There are a variety of common noise sources that may cause an environmental nuisance, such as power tools, compressors, lawnmowers and domestic air conditioners.

Issues such as these are best resolved by working together with your neighbour. Disputes that are settle without involving an enforcement agency usually result in firendlier ongoing relationships and often provide more effective solutions.

Construction noise
Some activities on building sites can generate significant amounts of noise. Construction activities are limited to between 7.00 am and 7.00 pm from Monday to Saturday and not at all on Sundays/Public Holidays.


Insanitary Conditions

Under the Public and Environmental Health Act 1987, insanitary condition means that the premises may give rise to a risk to health, pose a risk of infestation by rodents or other pests or emit offensive material or ordours.


Head Lice

Head lice are partial to anybody with hair. Lice do not jump, hop or fly. People become infected by direct contact from one persons head to another. Lice may move onto hats, combs, helmets, hair ties and other surfaces, but must return to a human head to survive within 24 hours. Head lice do not live in carpets, sandpits or on animals. Not everbody infected with head lice will itch so you must look for lice and eggs (nits). Adult head live are the size of tiny ants and range in colour from skin-tone to dark brown. Head live have claws on the end of each of their six legs. These claws grasp the hair with such strength that it makes the head lice difficult to dislodge. Nits are the eggs laid by female lice are are the size and colour of a grain of sugar. Heat generated by the body hatches eggs. Eggs are laid very close to the scalp and stick like glue to the hair. They hatch within seven days. The earlier the lice are identified and treated the less time there is for eggs to hatch.

Treatment and Prevention
Wet Combing Technique: Firstly apply conditioner to dry hair. This weakens the drip of the lice so they are more easily removed. Comb the hair with a special head lice comb and look for the lice by wiping the comb onto a tissue. This should be repeated three times a week for three weeks.
Chemical Treatment: There are four different types of head lice treatments available. All have different main ingredients: pyrethrins, synthetic pyrethrins, malathion and herbal agents. If a head lice problem continues after treatment, try a product with a different main ingredient.
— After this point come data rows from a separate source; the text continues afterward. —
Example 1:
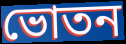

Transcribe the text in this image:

ভোতন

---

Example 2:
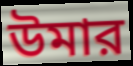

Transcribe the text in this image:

উমার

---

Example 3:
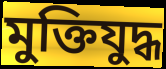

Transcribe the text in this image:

মুক্তিযুদ্ধ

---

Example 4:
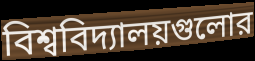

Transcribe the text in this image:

বিশ্ববিদ্যালয়গুলোর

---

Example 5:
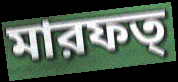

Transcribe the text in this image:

মারফত্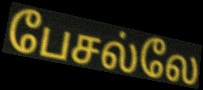
பேசல்லே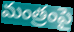
మంత్రంపైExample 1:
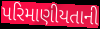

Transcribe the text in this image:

પરિમાણીયતાની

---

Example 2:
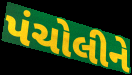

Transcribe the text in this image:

પંચોલીને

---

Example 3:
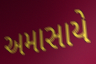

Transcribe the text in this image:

અમાસાયે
No one head lice treatment will kill 100 per cent of the eggs. You must use the treatment seven days after the first treatment to kill any lice that may have hatched. Removal of eggs must be done following an application of head lice treatment. Eggs can be removed by combing the hair with a special head lice comb or with the fingernails. If eggs are not removed the problem may reoccur.
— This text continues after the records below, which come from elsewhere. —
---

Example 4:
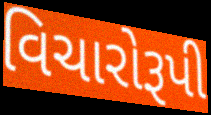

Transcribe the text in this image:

વિચારોરૂપી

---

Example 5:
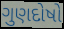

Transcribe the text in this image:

ગુણદોષોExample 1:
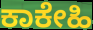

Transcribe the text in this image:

ಕಾಕೇಹಿ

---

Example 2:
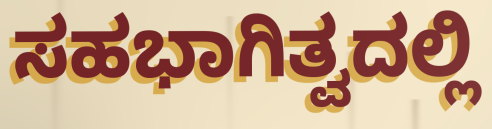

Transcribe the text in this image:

ಸಹಭಾಗಿತ್ವದಲ್ಲಿ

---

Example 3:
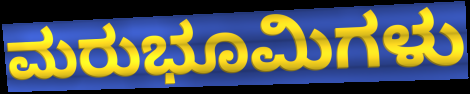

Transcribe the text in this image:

ಮರುಭೂಮಿಗಳು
Lice live on strands of hair, but they move to the scalp to feed. It is important that ll of the hair is completely covered with the head lice treatment and is used according to instructions. Wash combs, brushes, towels, hats and bed linen in detergent and hot water. Lice can be weakened by thouroughly brushing hair morning and night. When injured or weakened, lice have difficulty gripping the hair. Tea tree oil applied to the hair can be used as a preventative measure against infestation.

Get into the habit of checking the hair every time it is washed. Daily checking is necessary if there is an outbrak as itching is not a symptom for everyone. Avoid direct head-tohead contact with others. Do not share hats, combs, hair ties etc. Try to keep long hair tied back or plaited.

It is important to never use treatments as a preventative and never use animal treatments on affected area.